Hacker News new | ask | show | jobs
by archerx 513 days ago
I have been experimenting with piper TTS recently, it's free, open source, fast and has a lot of voices in different languages but the quality is not the best but it's still good enough for most cases.

https://rhasspy.github.io/piper-samples/

3 comments

For my native language, Norwegian, Piper TTS is at best "usable", and sometimes a fair bit worse than that. At least in its default form[1].

Especially the rhythm and timing is often very jarring making words difficult to understand, especially when the pitch is not quite right.

It also doesn't seem to know about pacing, ignoring semicolon and comma.

Combined I often need to think hard about what it just said, or even listen to it again.

I also notice these issues in the various English voice models to varying degrees, so seems to be an inherent problem. Or can it be improved significantly with training it yourself?

[1]: https://rhasspy.github.io/piper-samples/

I don’t know about Norwegian but I wonder if the issues are due to the training data.

I’m sure it’s possible to train new voices.

The English voices are hit or miss, but some voices have up to 900 speakers so it should be able to find a nice voice in the hay stack.

The thing I like about piper is it is so fast. I set it up to stream the output to VLC and it starts speaking in less than a second even on my laptop.

I wish it could have eleven labs quality but right now the speed is the most important factor for what I’m doing with it.

I saw that the piper-phonemize project linked to espeak-ng, and so I tried to pass the Piper sample text through espeak-ng and the way it phonemicized the text had the same rhythm issues that I noted in the TTS sample. Ie it put the stresses in the same wrong places in certain words and such.

This was also reflected in the voice output of espeak-ng, even though it's overall quality was vastly subpar compared to Piper TTS (as expected).

So it seems that improving this aspect might be one way to get better performance out of Piper for my language. Not sure how easy that'll be tho...

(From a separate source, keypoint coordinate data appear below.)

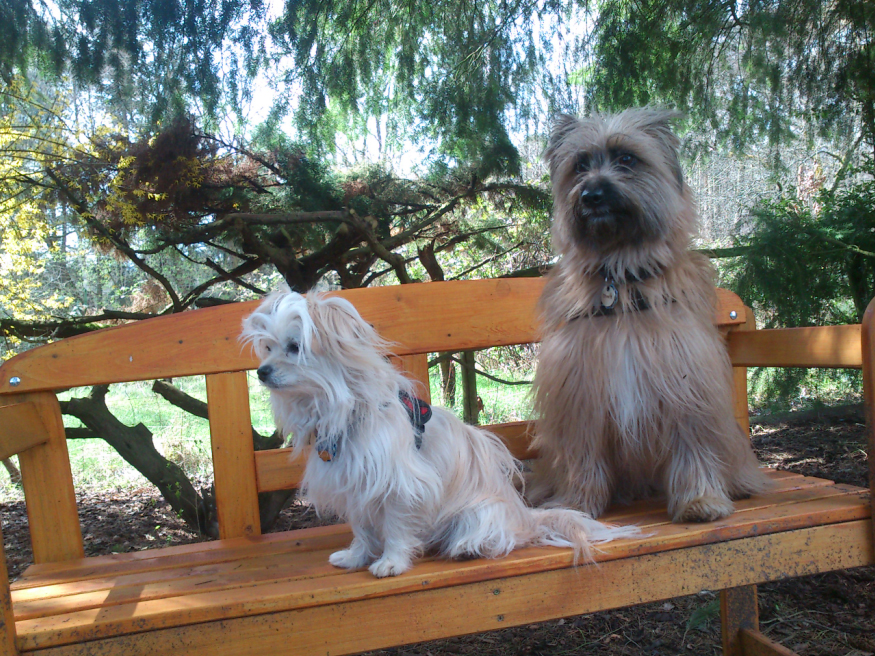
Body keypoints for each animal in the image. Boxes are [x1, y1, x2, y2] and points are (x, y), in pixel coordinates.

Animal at [241, 290, 641, 578]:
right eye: (268, 348)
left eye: (295, 347)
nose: (261, 371)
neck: (344, 411)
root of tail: (524, 516)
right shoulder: (356, 484)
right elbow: (363, 529)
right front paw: (356, 557)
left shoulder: (400, 484)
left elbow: (396, 527)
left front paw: (391, 562)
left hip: (479, 511)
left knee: (500, 536)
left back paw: (468, 546)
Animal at [529, 108, 769, 523]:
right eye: (580, 165)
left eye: (627, 158)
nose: (592, 195)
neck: (622, 281)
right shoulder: (580, 395)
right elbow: (582, 457)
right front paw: (576, 504)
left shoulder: (686, 388)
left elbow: (694, 449)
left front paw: (699, 500)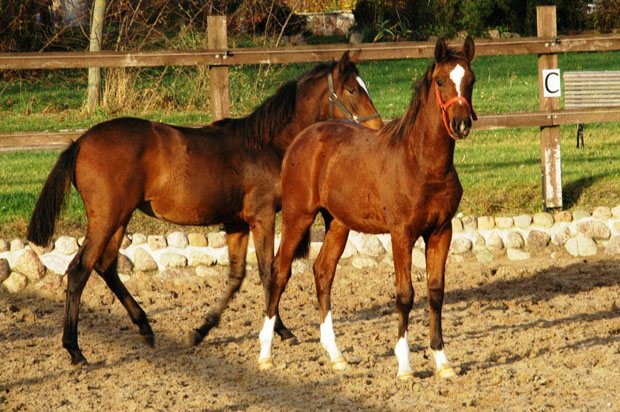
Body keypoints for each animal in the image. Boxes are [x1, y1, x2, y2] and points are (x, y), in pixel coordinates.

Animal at [27, 50, 382, 364]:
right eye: (352, 90)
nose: (377, 129)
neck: (267, 145)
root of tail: (80, 142)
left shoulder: (237, 223)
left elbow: (237, 276)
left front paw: (200, 331)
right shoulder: (262, 216)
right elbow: (268, 273)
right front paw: (282, 331)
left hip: (120, 218)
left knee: (106, 266)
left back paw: (145, 327)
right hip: (107, 217)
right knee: (79, 270)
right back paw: (75, 349)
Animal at [260, 38, 478, 380]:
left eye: (470, 80)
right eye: (441, 81)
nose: (461, 123)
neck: (421, 163)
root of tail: (303, 138)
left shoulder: (442, 232)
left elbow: (436, 292)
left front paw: (442, 361)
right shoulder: (401, 234)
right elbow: (405, 295)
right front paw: (405, 366)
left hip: (338, 223)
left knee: (323, 273)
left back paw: (336, 356)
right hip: (298, 216)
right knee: (279, 272)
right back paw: (266, 354)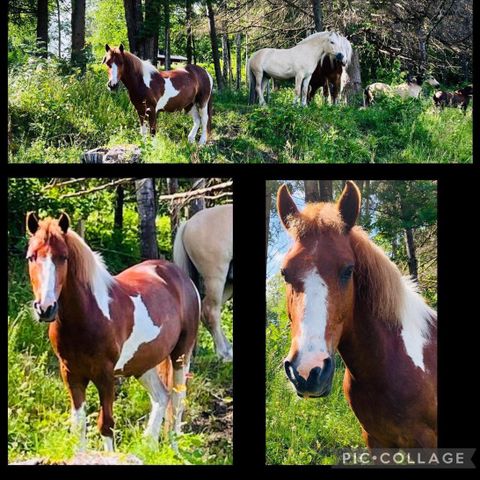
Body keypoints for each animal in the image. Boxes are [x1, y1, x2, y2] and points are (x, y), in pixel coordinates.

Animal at [24, 212, 201, 452]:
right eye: (31, 257)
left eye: (63, 257)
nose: (45, 308)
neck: (87, 316)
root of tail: (182, 278)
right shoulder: (71, 374)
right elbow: (79, 426)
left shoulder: (105, 376)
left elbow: (106, 425)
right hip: (142, 364)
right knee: (162, 397)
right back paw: (150, 446)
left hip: (181, 355)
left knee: (177, 400)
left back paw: (173, 451)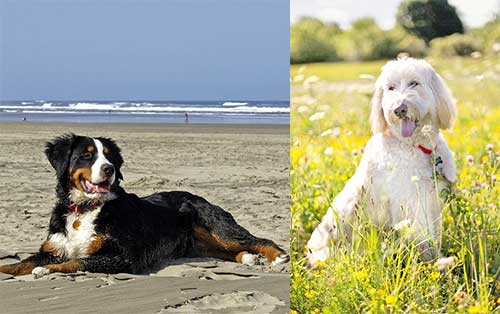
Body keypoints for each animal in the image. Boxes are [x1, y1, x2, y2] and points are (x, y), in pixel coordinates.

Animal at [0, 134, 290, 278]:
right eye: (87, 156)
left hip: (219, 228)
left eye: (110, 157)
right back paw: (249, 258)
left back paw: (277, 257)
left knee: (257, 239)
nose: (109, 169)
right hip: (200, 245)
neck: (85, 209)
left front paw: (46, 270)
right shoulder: (53, 248)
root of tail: (199, 196)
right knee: (231, 251)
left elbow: (78, 261)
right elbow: (21, 262)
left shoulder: (122, 256)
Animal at [304, 58, 458, 264]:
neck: (414, 145)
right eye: (391, 88)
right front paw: (434, 262)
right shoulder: (412, 201)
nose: (399, 109)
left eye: (414, 83)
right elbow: (423, 238)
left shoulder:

What TTS model has given the best results for you (for Norwegian)? I've tried MS Azure and it's pretty good, but not flawless.
I haven't found any open source that come close to the commercial offerings, though I admin I haven't tried 'em all.

Azure like you say is pretty decent, Google does an ok enough job but not as good.

Piper is superb for my needs. Runs extremely fast on CPU (so fast it can run in real time on a raspi) so it's perfect for use on laptops without dedicated GPUs. Subjectively, I'd say the quality is about on par with where MacOS's TTS was about 10 years ago, which is extremely usable.
I also have used Piper and agree it is worth trying out.